**Exercise brief:** Can you echo the lines below word for word, leaving the pictures out?
======== Provided information
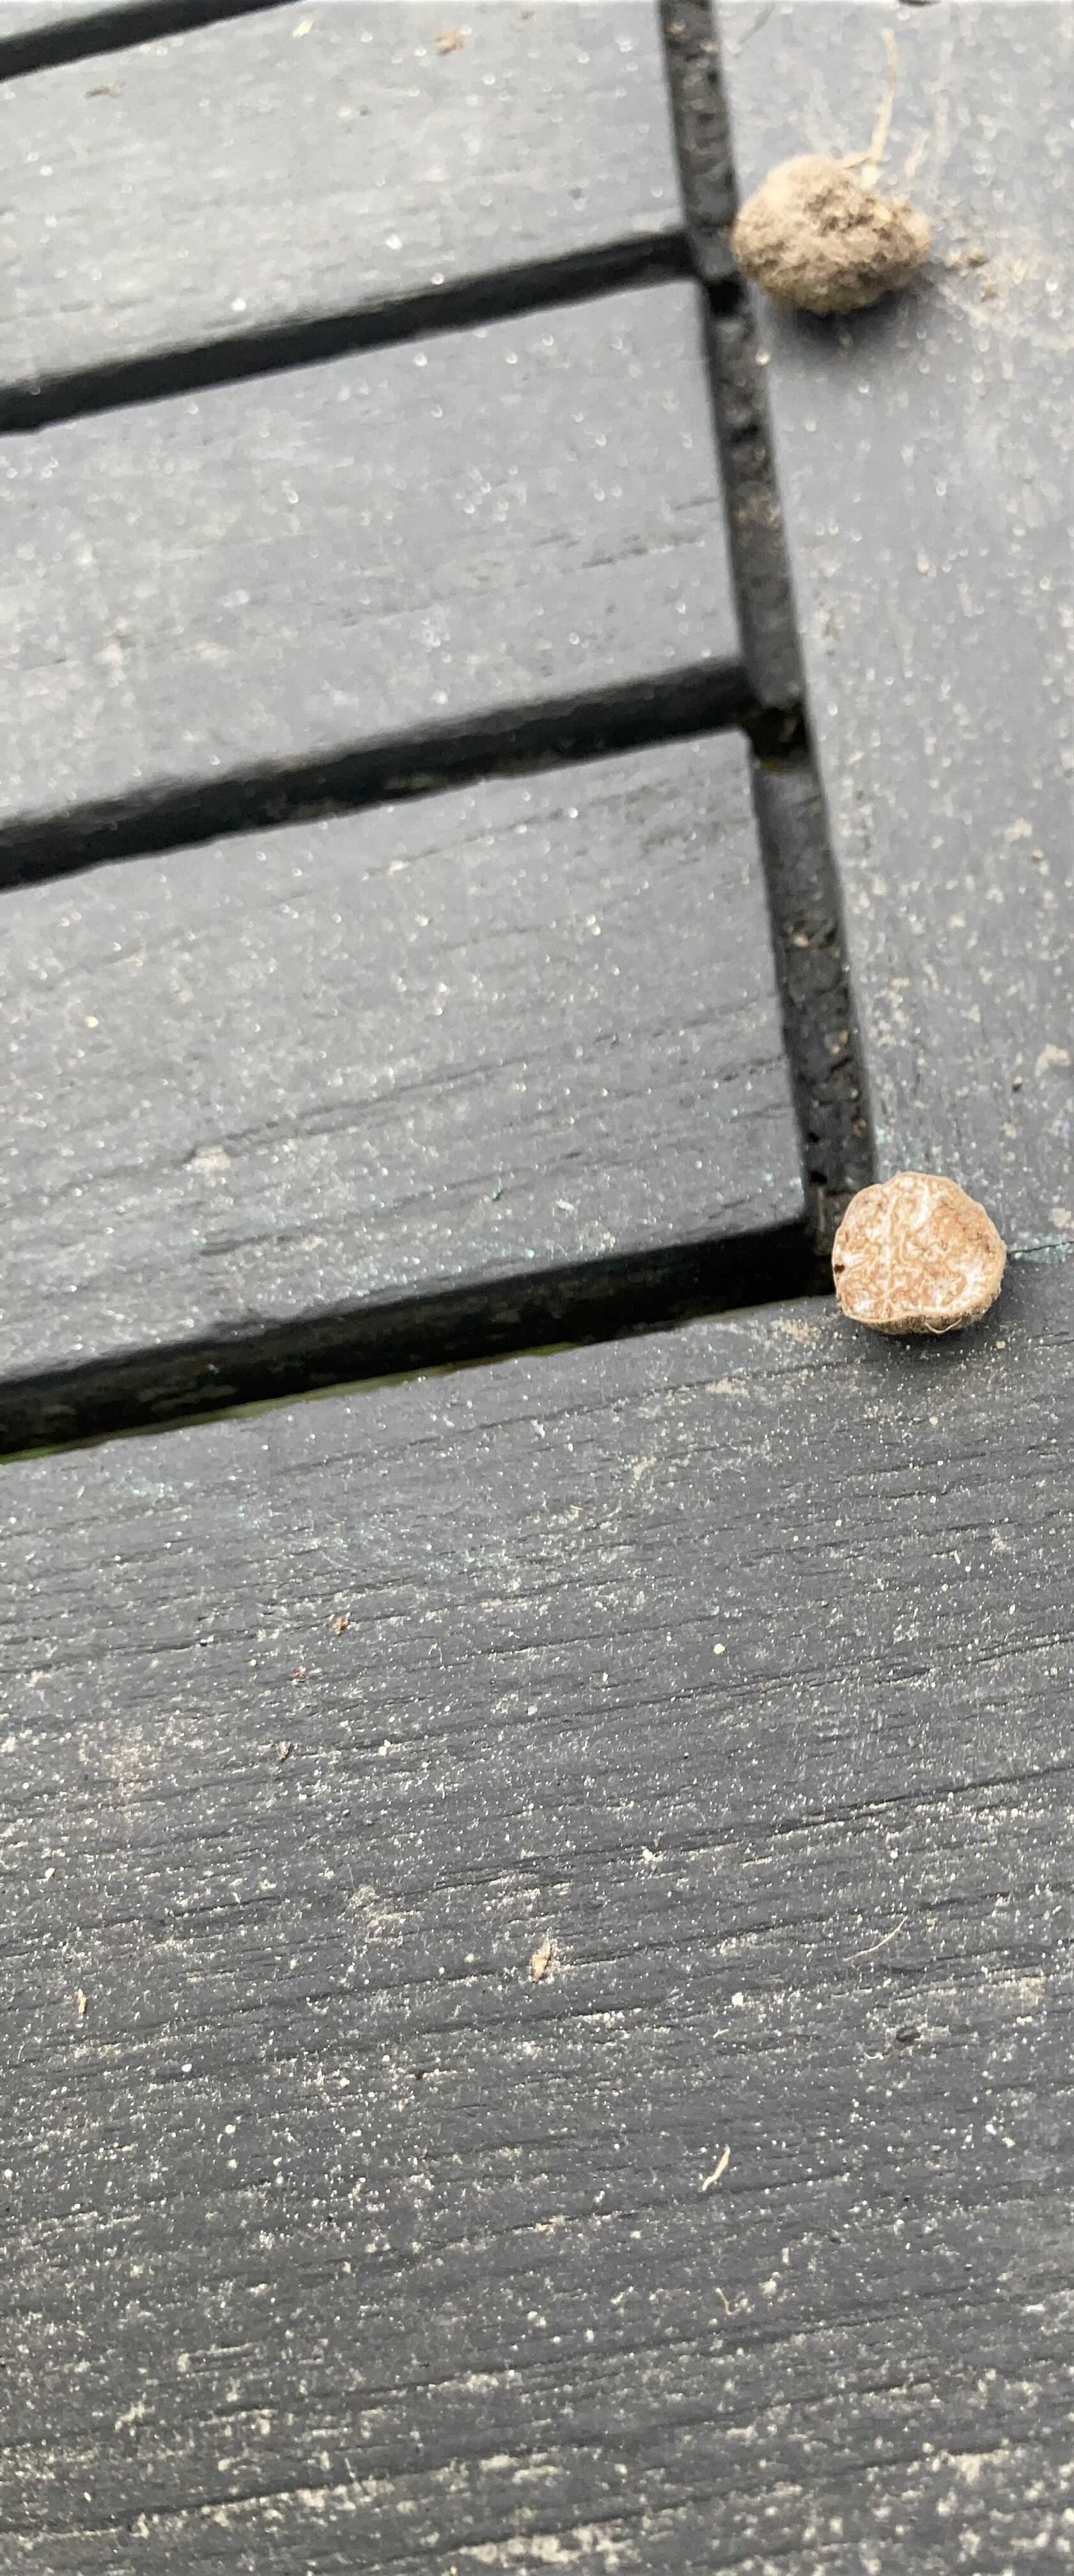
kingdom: Fungi
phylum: Ascomycota
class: Pezizomycetes
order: Pezizales
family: Tuberaceae
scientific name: Tuberaceae
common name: trøffelfamilien
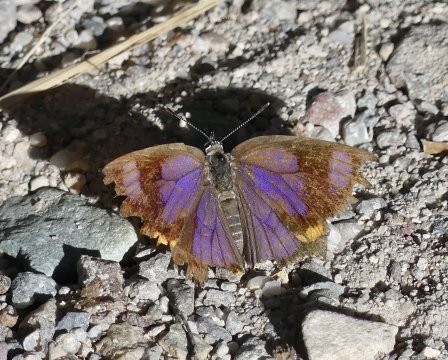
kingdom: Animalia
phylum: Arthropoda
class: Insecta
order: Lepidoptera
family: Lycaenidae
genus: Hypaurotis
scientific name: Hypaurotis crysalus
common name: Colorado Hairstreak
================
**Completed exercise:**
kingdom: Fungi
phylum: Ascomycota
class: Pezizomycetes
order: Pezizales
family: Tuberaceae
scientific name: Tuberaceae
common name: trøffelfamilien
kingdom: Animalia
phylum: Arthropoda
class: Insecta
order: Lepidoptera
family: Lycaenidae
genus: Hypaurotis
scientific name: Hypaurotis crysalus
common name: Colorado Hairstreak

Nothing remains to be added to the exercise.